Watching the video for ‘Untethered Angels’, your cymbals are placed so high above you!

“Here we go! The cymbals! I went to an extreme to make it so the cymbals would be louder and more clear in the final mix. That stuff is out of my hands, it’s always been out of my hands, so I was trying to do everything possible to make it so that they were as clean as could be because there is so much leakage from my kit. 

“I hit harder than people think. I don’t look like I hit hard, but I’m scientifically measured, I’m hitting as hard at 20 beats a second as at four beats a second. It doesn’t look like it, I look like a robot, but that’s because I play like a Bruce Lee punch. 

“My snare drum has been so cracking and so loud that it has distorted the overheads, yet on a record it comes out sounding different because engineers have to deal with it differently. 

“So I’m like, ‘Okay, let me get the overheads out of the way, way up. In fact, there were no overheads, the mics were underneath, aiming up to get away from how hard I hit the snare. It doesn’t look like it, I know that. With Dream Theater, I’m in the band, but I’ve been down on the totem pole as far as direction. 

“I don’t have anything to do with the final things that get done. This one, I was like, ‘Okay, I’m going to put these cymbals way up high.’ It’s different than if I record on my own. I’ve been songwriting on my own and engineering and producing my own stuff, so that’s different. 

“I’m a drummer hearing the drums from behind the stool. It’s totally different than anybody else. It’s not any better, it’s just different, it’s how I hear it. If someone else is on the other side of the glass or out in front of the drums, it just sounds different so it’s going to be treated differently. That’s how things are, so I tried to do everything possible to get those cymbals way, way up.”

I was asked to tune down the snare drum on the Dream Theater self-titled album. I couldn’t even play it, I didn’t like it at all, but I did it. I was lambasted for it too. Lambasted, hated, called out, ridiculed, unfairly called unbelievable names. I never once went online and said, ‘Stop calling me those names.’

In the same video, you’re playing a single bass drum in the studio, rather than two bass drums like you use live?

“Again, I’m just making changes out of necessity. I just wanted a slightly bigger sound that was completely natural in the room. I know the sound of the drum is going to leak in that setting. 

“It’s really how the drums sound right in the room. Having a single kick, it’s more about the stereo effect. I switch my feet. Sometimes, I’m leading with my left foot, sometimes with my right. 

“I’m playing bass drums patterns, for example, in ‘Untethered Angels’. It may sound very simple but when that song cuts into the verse and I’m playing along with the guitar, you can play that part entering with the right foot, going R, R, R, and throwing the left in [as the skip note], R, R, L, R, but I played it L, R, L, R. 

“Having the single kick puts the sound in the centre. Jimmy T [engineer] and me talked about part of the soundscape for the drums on this album as being to use more of the room sound.
* * * *
> _WORK TO COMPLETE_
Continue the drummer interview about recording with Dream Theater, picking up right after its final sentence.

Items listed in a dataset
* * * *
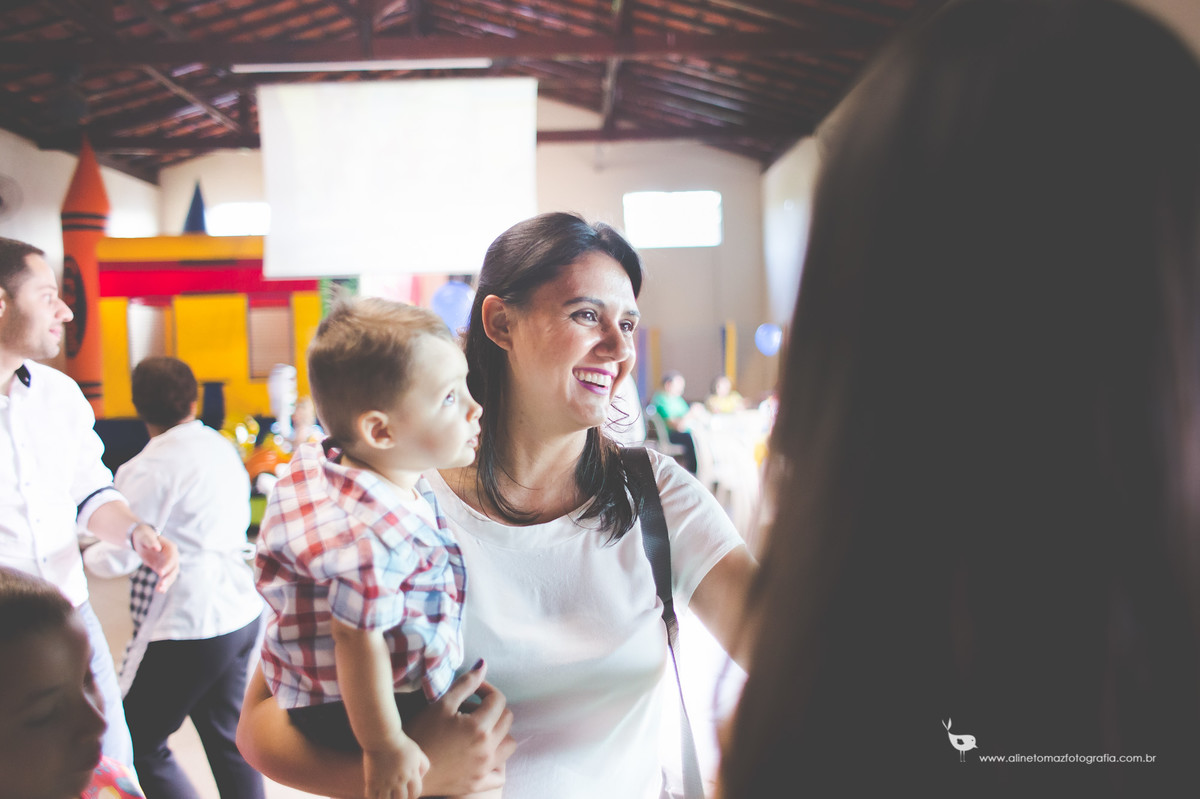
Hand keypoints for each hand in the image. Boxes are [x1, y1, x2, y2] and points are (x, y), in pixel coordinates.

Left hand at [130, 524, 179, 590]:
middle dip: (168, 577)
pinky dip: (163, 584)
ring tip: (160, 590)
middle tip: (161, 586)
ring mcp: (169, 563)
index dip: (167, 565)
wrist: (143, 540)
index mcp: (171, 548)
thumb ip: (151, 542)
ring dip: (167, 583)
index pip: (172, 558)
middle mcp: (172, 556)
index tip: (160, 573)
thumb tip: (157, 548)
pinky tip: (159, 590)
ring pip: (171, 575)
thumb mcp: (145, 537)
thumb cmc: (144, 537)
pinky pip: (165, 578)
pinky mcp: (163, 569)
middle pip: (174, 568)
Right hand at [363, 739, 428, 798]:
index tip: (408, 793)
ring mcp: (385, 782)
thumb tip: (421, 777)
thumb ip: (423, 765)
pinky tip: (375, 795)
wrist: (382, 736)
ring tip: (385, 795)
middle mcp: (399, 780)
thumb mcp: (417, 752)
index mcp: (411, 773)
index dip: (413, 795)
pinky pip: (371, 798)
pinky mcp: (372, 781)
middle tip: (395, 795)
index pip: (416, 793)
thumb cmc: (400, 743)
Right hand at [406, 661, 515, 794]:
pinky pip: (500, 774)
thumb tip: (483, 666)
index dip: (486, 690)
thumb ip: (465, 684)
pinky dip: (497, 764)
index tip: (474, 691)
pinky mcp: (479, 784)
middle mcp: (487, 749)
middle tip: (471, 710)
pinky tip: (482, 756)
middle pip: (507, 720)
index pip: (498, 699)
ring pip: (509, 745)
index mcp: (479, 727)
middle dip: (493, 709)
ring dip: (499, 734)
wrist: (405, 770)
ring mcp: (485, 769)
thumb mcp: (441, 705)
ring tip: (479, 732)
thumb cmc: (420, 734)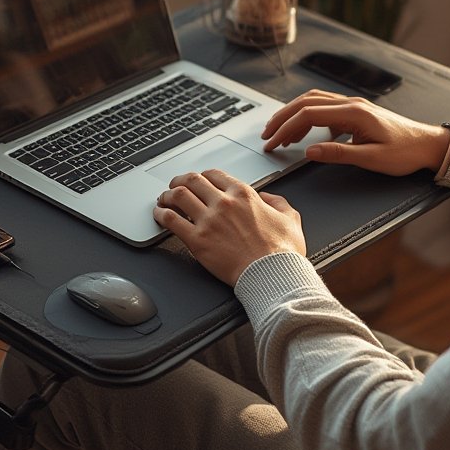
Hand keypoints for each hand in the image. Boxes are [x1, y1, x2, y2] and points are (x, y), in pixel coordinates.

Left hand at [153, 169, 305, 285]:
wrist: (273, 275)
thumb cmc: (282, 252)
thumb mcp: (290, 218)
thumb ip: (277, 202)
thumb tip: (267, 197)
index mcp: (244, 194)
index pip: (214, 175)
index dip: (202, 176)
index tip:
* * * *
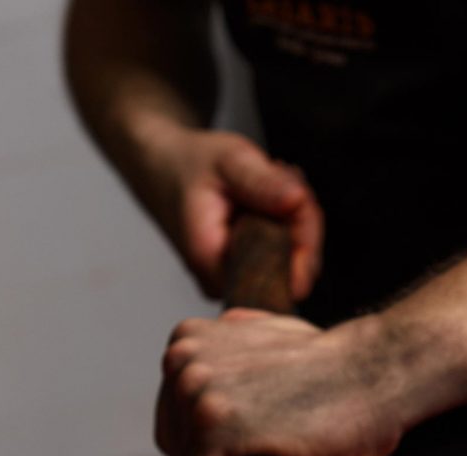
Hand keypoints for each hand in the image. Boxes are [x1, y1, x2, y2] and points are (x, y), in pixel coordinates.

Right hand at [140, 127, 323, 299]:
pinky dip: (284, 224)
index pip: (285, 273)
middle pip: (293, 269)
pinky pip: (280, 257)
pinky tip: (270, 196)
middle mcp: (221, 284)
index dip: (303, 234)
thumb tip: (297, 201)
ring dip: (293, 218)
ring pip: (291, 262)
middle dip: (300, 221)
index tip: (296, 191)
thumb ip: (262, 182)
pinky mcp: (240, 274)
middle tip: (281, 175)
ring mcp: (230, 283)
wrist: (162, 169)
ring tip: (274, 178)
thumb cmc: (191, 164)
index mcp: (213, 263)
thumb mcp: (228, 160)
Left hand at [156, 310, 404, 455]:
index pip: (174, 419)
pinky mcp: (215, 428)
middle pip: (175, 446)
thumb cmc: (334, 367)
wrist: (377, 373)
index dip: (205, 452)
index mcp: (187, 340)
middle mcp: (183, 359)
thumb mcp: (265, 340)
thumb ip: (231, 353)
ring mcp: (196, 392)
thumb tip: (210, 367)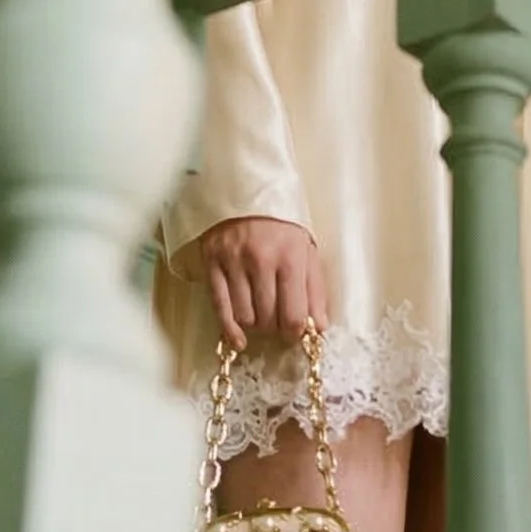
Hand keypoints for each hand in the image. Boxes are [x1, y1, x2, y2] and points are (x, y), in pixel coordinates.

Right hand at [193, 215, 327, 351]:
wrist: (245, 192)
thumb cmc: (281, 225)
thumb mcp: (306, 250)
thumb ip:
* * * *
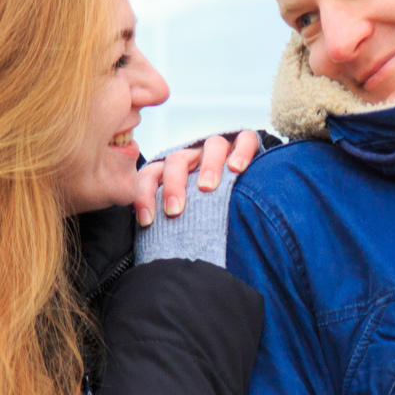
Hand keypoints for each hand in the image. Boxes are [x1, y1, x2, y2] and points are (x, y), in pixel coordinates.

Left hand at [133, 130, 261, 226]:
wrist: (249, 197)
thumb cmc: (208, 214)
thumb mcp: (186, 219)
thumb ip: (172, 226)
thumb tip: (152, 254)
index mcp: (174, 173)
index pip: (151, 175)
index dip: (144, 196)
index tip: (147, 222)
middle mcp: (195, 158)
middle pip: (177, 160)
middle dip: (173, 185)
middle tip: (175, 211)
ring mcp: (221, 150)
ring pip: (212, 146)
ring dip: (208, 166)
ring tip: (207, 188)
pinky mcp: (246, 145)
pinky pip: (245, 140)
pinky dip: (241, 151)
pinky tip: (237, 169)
* * * *
> _EXERCISE RESPONSE_
“If there are two separate bass drums, you’re going to hear one slightly to the left and one slightly to the right. It’s more about the stereo sound being in the middle and a little bigger with the 24" kick but I’ve got to hit it way harder.”

What’s the secret to getting a big, powerful drum sound? Do you have to hit hard while being careful not to choke the drums?

“It’s got nothing to do with me anymore, it hasn’t for well over a decade. Players play really light and end up sounding very powerful on records, depending on how it’s treated in the final stages. 

“It’s about the final stage treatment that changes everything. This is according to taste. Look at the speed in death metal, if those drums are cranked, it’s not possible. 

“You hit a lot lighter past a certain threshold and a lot of death metal players are using their fingers. It’s not being played loudly. It’s very light. 

“I know plenty of players can hit the drums and there are a few who can really whack it and the beaters are coming back, the beater can come back far but the sound is still not transient. 

“Engineers know what I’m talking about there. To make the bass drum really have transience, you’ve got to bury the beater into the skin and hit it with force from your butt, your back and your legs. 

“There are certain speeds no human is going to hit doing that. I’m smacking it and it doesn’t look like it because I’m hitting from my hamstring and from my back. I’m not going to get those wicked speeds, I have to do different things to do that and then it doesn’t sound right if it’s real. 

“There are editors that are hired to go in and clean up every single hit, they re-trigger the sound on the top. It can be done, it’s just the final stage. This whole thing about sounding powerful has got zero to do with me. 

“I have all my raw drum tracks to a lot of records, you can hear I’m smacking the drums and the snare is cracking, the snare is so loud it becomes a problem. 

“On LaBrie’s second Mullmuzzler record I did, not only that but on one of the Annihilator records, All For You, I distorted the overheads, not the snare mic, with the snare so I know what the real deal is. This is final production stuff these days.”

You said in the past that when you first joined Dream Theater on A Dramatic Turn Of Events, you were thinking, ‘What do they want me to sound like?’ Presumably that’s no longer still the case?

“That is correct. I would love for the plain drum tracks to be released. No instrument sounds the same once you put 100 tracks over it. Tons of tracks. It just never sounds the same once you put the guitar on top of it. It just doesn’t. 

“My soul is in a lot of that but then I’m produced the whole way. I relied on John. I don’t want to change the band’s sound, these fans are used to something: ‘What do you need me to do here? Do you like this? What do you think?’ 

“A lot of stuff you hear on the Dream Theater records, I’m winging on the spot. I’m just playing. He’s like, ‘Okay, fine,’ or ‘No, try something else.’ He helped me a lot.”

(Image credit: Robert Downs)

You went to Pearl to build a new rack for this album. Your kit seems to evolve constantly?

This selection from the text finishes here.